EXERCISE DETAILS: From the first line to the last, print the data exactly as written.

COLLECTED MATERIAL:
■ ■ ■ ■

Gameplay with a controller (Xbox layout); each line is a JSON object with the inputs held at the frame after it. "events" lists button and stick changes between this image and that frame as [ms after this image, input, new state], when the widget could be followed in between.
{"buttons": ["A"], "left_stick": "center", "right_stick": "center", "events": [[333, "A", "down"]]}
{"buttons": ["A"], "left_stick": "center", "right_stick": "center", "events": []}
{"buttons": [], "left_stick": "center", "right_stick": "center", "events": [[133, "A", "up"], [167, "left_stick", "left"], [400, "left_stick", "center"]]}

■ ■ ■ ■

YOUR RESPONSE:
Gameplay with a controller (Xbox layout); each line is a JSON object with the inputs held at the frame after it. "events" lists button and stick changes between this image and that frame as [ms after this image, input, new state], when the widget could be followed in between.
{"buttons": ["A"], "left_stick": "center", "right_stick": "center", "events": [[333, "A", "down"]]}
{"buttons": ["A"], "left_stick": "center", "right_stick": "center", "events": []}
{"buttons": [], "left_stick": "center", "right_stick": "center", "events": [[133, "A", "up"], [167, "left_stick", "left"], [400, "left_stick", "center"]]}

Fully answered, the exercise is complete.